(DATASET RECORDS Opens)
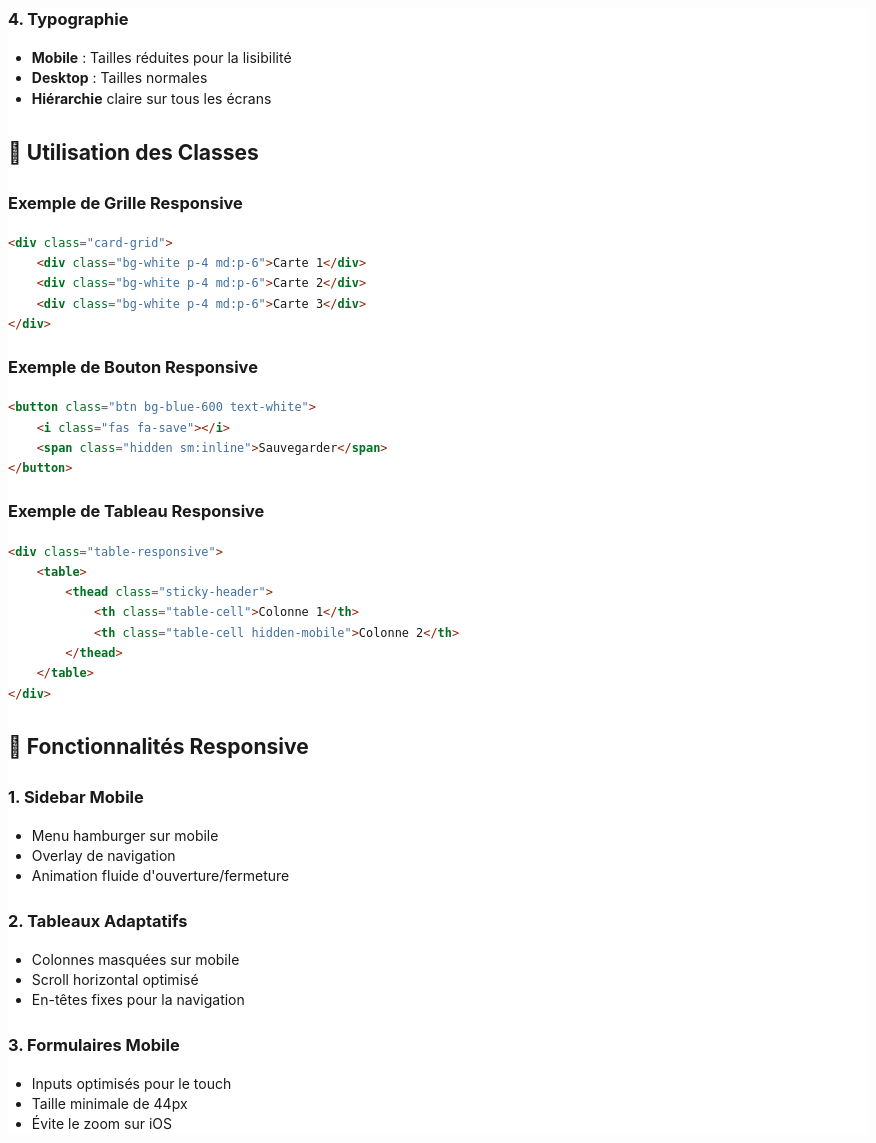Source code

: ### **4. Typographie**
- **Mobile** : Tailles réduites pour la lisibilité
- **Desktop** : Tailles normales
- **Hiérarchie** claire sur tous les écrans

## 🎯 **Utilisation des Classes**

### **Exemple de Grille Responsive**
```html
<div class="card-grid">
    <div class="bg-white p-4 md:p-6">Carte 1</div>
    <div class="bg-white p-4 md:p-6">Carte 2</div>
    <div class="bg-white p-4 md:p-6">Carte 3</div>
</div>
```

### **Exemple de Bouton Responsive**
```html
<button class="btn bg-blue-600 text-white">
    <i class="fas fa-save"></i>
    <span class="hidden sm:inline">Sauvegarder</span>
</button>
```

### **Exemple de Tableau Responsive**
```html
<div class="table-responsive">
    <table>
        <thead class="sticky-header">
            <th class="table-cell">Colonne 1</th>
            <th class="table-cell hidden-mobile">Colonne 2</th>
        </thead>
    </table>
</div>
```

## 🔧 **Fonctionnalités Responsive**

### **1. Sidebar Mobile**
- Menu hamburger sur mobile
- Overlay de navigation
- Animation fluide d'ouverture/fermeture

### **2. Tableaux Adaptatifs**
- Colonnes masquées sur mobile
- Scroll horizontal optimisé
- En-têtes fixes pour la navigation

### **3. Formulaires Mobile**
- Inputs optimisés pour le touch
- Taille minimale de 44px
- Évite le zoom sur iOS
(DATASET RECORDS Closes)
WHAT IS REQUIRED: If a line in the records above contains the word "hidden", copy it.

EXERCISE SOLUTION:
    <span class="hidden sm:inline">Sauvegarder</span>
            <th class="table-cell hidden-mobile">Colonne 2</th>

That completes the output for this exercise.